About cross-dressing for entertainment

by Rob Tiller

We’ve been on a documentary kick recently, and saw a good one from Netflicks on demand last week. Pageant is behind-the-scenes view of  the Miss Gay America pageant, a contest for female impersonators. We meet and follow the paths of five or so contenders for the throne.

At first blush, the subject matter sounded a bit off putting.  Why would a male want to dress as a female?  Of those who would, who would want to go as public as possible with it?  I’d never given much thought to the subject of cross-dressing, but vaguely thought of it as a somewhat bizarre subculture. Plainly, cross-dressing violates a fairly powerful taboo. Again, without thinking much about it, I’d considered it as a little sad.

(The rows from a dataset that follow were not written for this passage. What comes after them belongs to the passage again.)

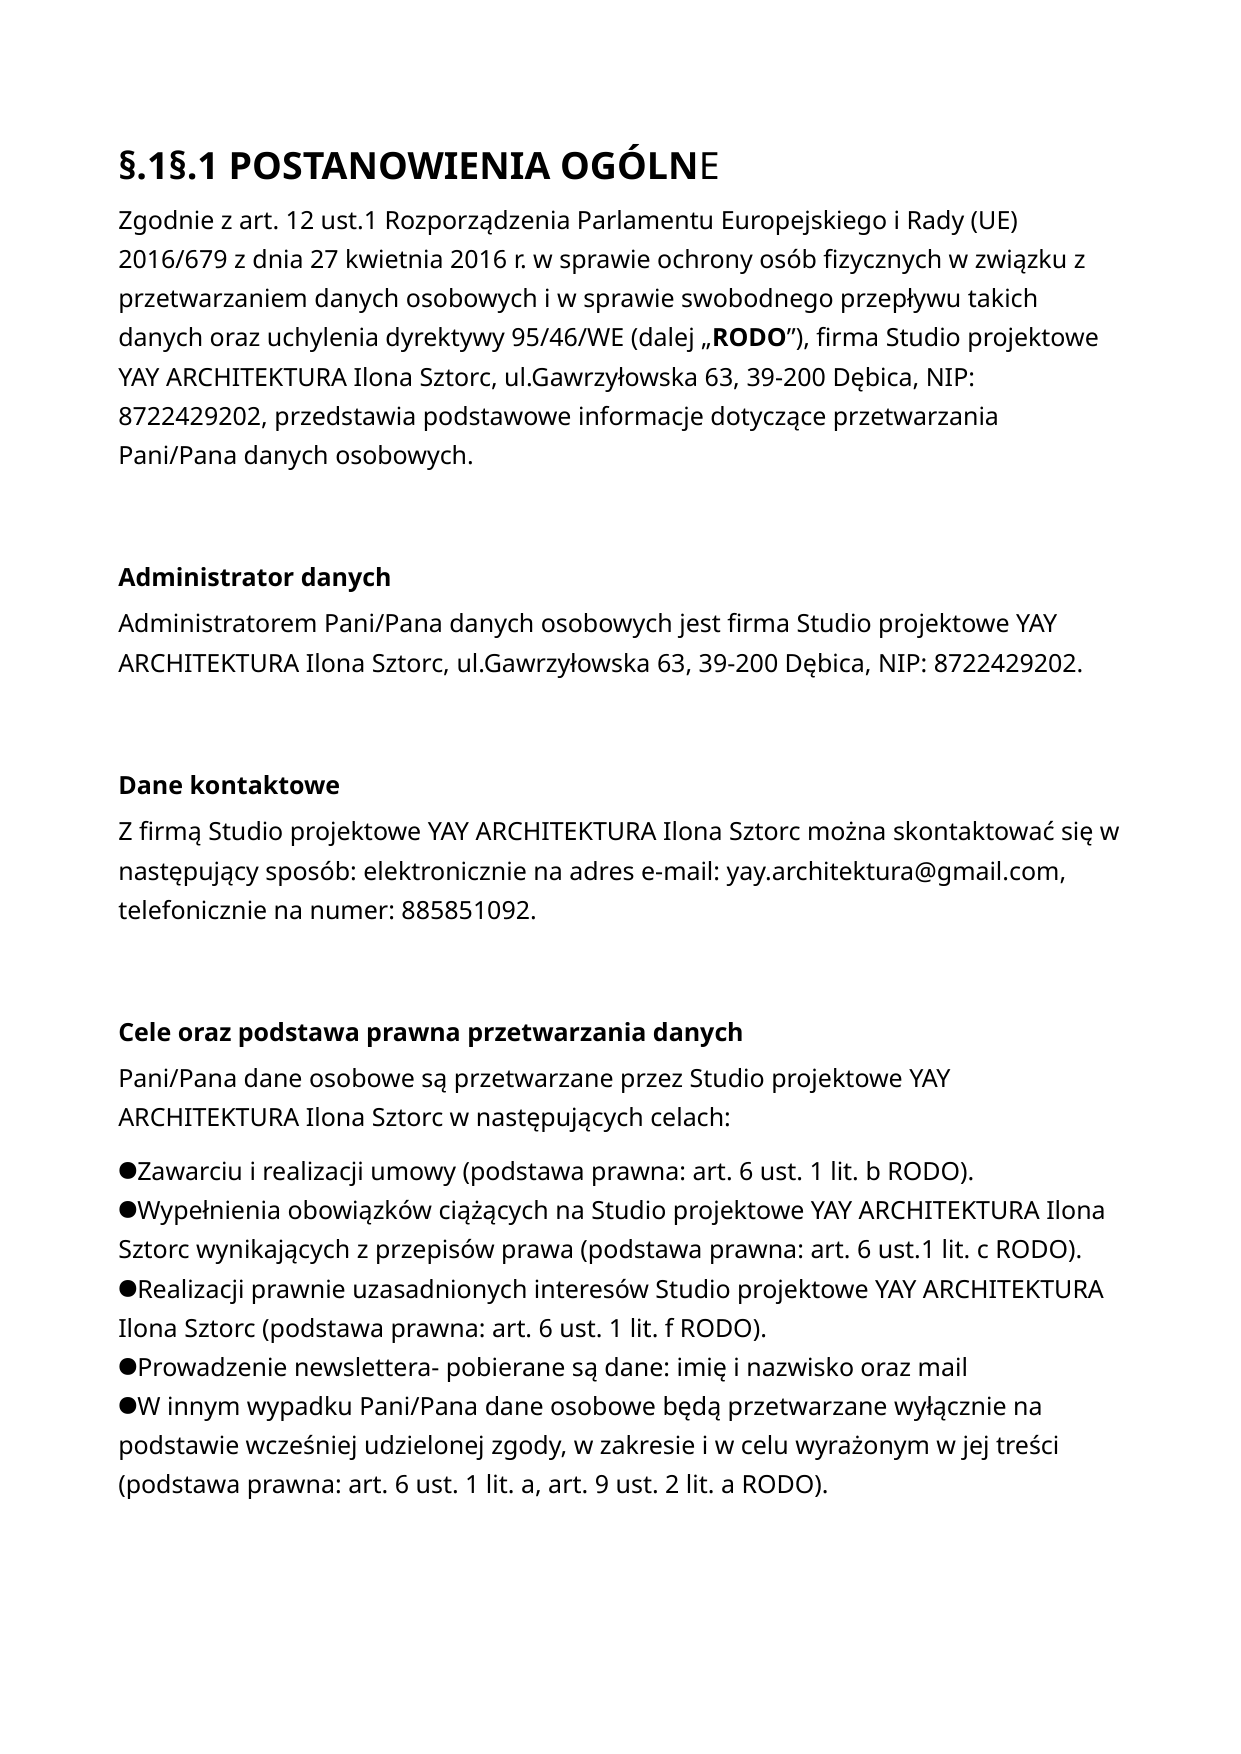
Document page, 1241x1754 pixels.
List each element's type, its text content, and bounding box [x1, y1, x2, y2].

subtitle Cele oraz podstawa prawna przetwarzania danych [118, 1014, 1122, 1048]
subtitle Dane kontaktowe [118, 767, 1122, 801]
subtitle Administrator danych [118, 559, 1122, 594]
text Administratorem Pani/Pana danych osobowych jest firma Studio projektowe YAY ARCHITEKTURA Ilona Sztorc, ul.Gawrzyłowska 63, 39-200 Dębica, NIP: 8722429202. [118, 606, 1122, 679]
list Realizacji prawnie uzasadnionych interesów Studio projektowe YAY ARCHITEKTURA Ilona Sztorc (podstawa prawna: art. 6 ust. 1 lit. f RODO). [118, 1271, 1122, 1344]
list Zawarciu i realizacji umowy (podstawa prawna: art. 6 ust. 1 lit. b RODO). [118, 1154, 1122, 1188]
text Zgodnie z art. 12 ust.1 Rozporządzenia Parlamentu Europejskiego i Rady (UE) 2016/679 z dnia 27 kwietnia 2016 r. w sprawie ochrony osób fizycznych w związku z przetwarzaniem danych osobowych i w sprawie swobodnego przepływu takich danych oraz uchylenia dyrektywy 95/46/WE (dalej „RODO”), firma Studio projektowe YAY ARCHITEKTURA Ilona Sztorc, ul.Gawrzyłowska 63, 39-200 Dębica, NIP: 8722429202, przedstawia podstawowe informacje dotyczące przetwarzania Pani/Pana danych osobowych. [118, 202, 1122, 472]
list Wypełnienia obowiązków ciążących na Studio projektowe YAY ARCHITEKTURA Ilona Sztorc wynikających z przepisów prawa (podstawa prawna: art. 6 ust.1 lit. c RODO). [118, 1193, 1122, 1266]
list Prowadzenie newslettera- pobierane są dane: imię i nazwisko oraz mail [118, 1350, 1122, 1384]
subtitle §.1§.1 POSTANOWIENIA OGÓLNE [118, 139, 1122, 190]
text Z firmą Studio projektowe YAY ARCHITEKTURA Ilona Sztorc można skontaktować się w następujący sposób: elektronicznie na adres e-mail: yay.architektura@gmail.com, telefonicznie na numer: 885851092. [118, 814, 1122, 926]
text Pani/Pana dane osobowe są przetwarzane przez Studio projektowe YAY ARCHITEKTURA Ilona Sztorc w następujących celach: [118, 1061, 1122, 1134]
list W innym wypadku Pani/Pana dane osobowe będą przetwarzane wyłącznie na podstawie wcześniej udzielonej zgody, w zakresie i w celu wyrażonym w jej treści (podstawa prawna: art. 6 ust. 1 lit. a, art. 9 ust. 2 lit. a RODO). [118, 1389, 1122, 1501]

Pageant made me think in a completely new way. The contestants vary considerably in their looks, smarts, and manners, but they’re all completely sane and highly sociable. They’re all nice. And they’re all incredibly gifted in a particular way: transforming their appearance from male to female. The transformations are truly uncanny. Watching the various stages – choosing clothes, practicing movements, applying makeup (lots!) — it’s impossible not to respect their craft. These are very creative people with great eyes and imaginations. Artists, in an unusual form.

The Miss Gay America pageant followed the traditional Miss America format, with separate contests for evening ware, judges’ questions, and talent (lip synching, dancing, ventriloquism, etc.). The top contenders were professional drag show entertainers, and they were very polished, elegant, and funny.

The more surprising thing was how passionate they were about their art. In the behind-the-scenes interviews, we learned that most had spent years working on their personas and acts.  Some had spent many thousands of dollars on their wardrobes, and it didn’t look like any of them were getting rich. One noted that cross dressing is not a good way to get a date with a gay guy, who generally prefer guys who look like guys. From what we could see, these people just love what they do. And, although the film made little of this, they plainly have a lot of courage. The mainstream society isn’t about to get comfortable with what they do. Some people are violently opposed.

In the end, I found the stories in Pageant inspiring.  It’s a good reminder that some people who are really unusual like being unusual.  There are a lot of different ideas of fun and of beauty.  It makes the world interesting.